看著青磚瓦房,黃大山牽著女兒和妻子,跟在秦淇莜身后進門。
蔣有糧好奇地看向跟著進來的三人,“悠悠,你有客人啊”
“他們是我的人,這個你不用管”秦淇莜說道,吩咐商氏幫忙,“幫我把三人帶去給齊文芳安排一下。”
商氏看出蔣有糧的窘迫,笑笑帶著三人去廚房找齊文芳。
“說吧,啥事,他們都走開了。”
“你快跟我走啊”蔣有糧著急的說道。
“你”秦淇莜有點無語。你一個大男人啥都不說就讓我一個女人跟著你走
“翠兒,翠兒,嗚嗚嗚”蔣有糧都快哭了,“你先去看看翠兒”
秦淇莜連忙跟著蔣有糧來到屋后翠兒家,翠兒躺在床上,嘴巴腫得像香腸,哼哼唧唧的,頭靠在床頭邊枕頭上,嘴巴里還流著口水,一旁她婆母尷尬地給她喂水。
“啊翠兒,你這是中毒了嗎”秦淇莜驚訝地問道,難道蔣有糧叫自己過來解毒的,那又有什么不好意思說的可惜她不是大夫啊。
看著秦淇莜到來,張翠兒眼淚嘩嘩流,口齒不清的說道,“窩錯啦窩不該去偷你的菜啊嗚嗚嗚”
“偷菜”秦淇莜忽然想到那紅得美艷,綠得可愛的辣椒
“哇哇”張翠兒眼淚橫流,終于口齒清晰了點的說道,“那個紅色的我吃了,我嘴巴就變成這樣了嗚嗚嗚,好難受啊,我腦袋都在嗡嗡叫啊我耳朵也難受啊啊,太辣了嗚嗚嗚”
看著張翠兒那一對香腸嘴一張一合的,秦淇莜忍不住哈哈哈大笑起來,和梁朝偉的鴨子舞多像啊,如果張翠兒再來一段鴨子舞,就更加有趣生動了。
蔣有糧尷尬,蔣有糧母親更尷尬,這個媳婦也太嘴饞了,不認識也敢去啃一口
“沒事的吧”蔣有糧看秦淇莜笑道都扶腰了,還是擔心地問道。
“沒事的,沒有毒,哈哈哈,就是吃多了人難受哈哈哈,嘎嘎嘎”秦淇莜笑出鴨叫,她腦海中張翠兒替代了梁朝偉在那里跳鴨子舞,“我是一只小鴨子,咿呀咿呦”

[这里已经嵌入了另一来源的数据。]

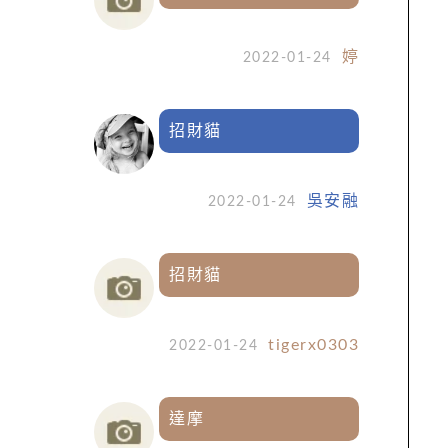
婷
2022-01-24
招財貓
吳安融
2022-01-24
招財貓
tigerx0303
2022-01-24
達摩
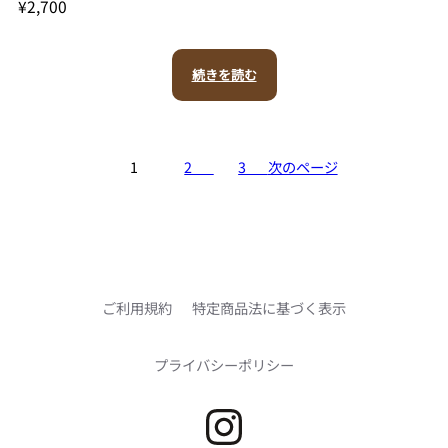
¥
2,700
続きを読む
1
2
3
次のページ
ご利用規約
特定商品法に基づく表示
プライバシーポリシー
Instagram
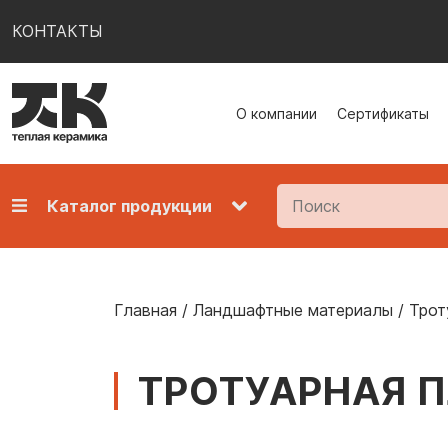
КОНТАКТЫ
О компании
Сертификаты
Каталог продукции
Главная
/
Ландшафтные материалы
/
Трот
ТРОТУАРНАЯ П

“嗚嗚嗚,悠悠你沒良心啊嗚嗚嗚”張翠兒哭的更加難受了,嘴巴腫的沒有知覺,口水都關不住,一不小心就會往下流,要不然她也不會頭在床外面。
“哈哈,饞貨你是吃了多少啊不會偷了我半園子的菜吧哈哈哈”秦淇莜笑得停不下來。
“嗚嗚,沒有多少,就炒了一盤吃了,剛開始好吃,有點點辣,我吃了一盤后就辣得受不了了嗚嗚嗚,好難受啊”張翠兒哭眼淚鼻涕都出來了。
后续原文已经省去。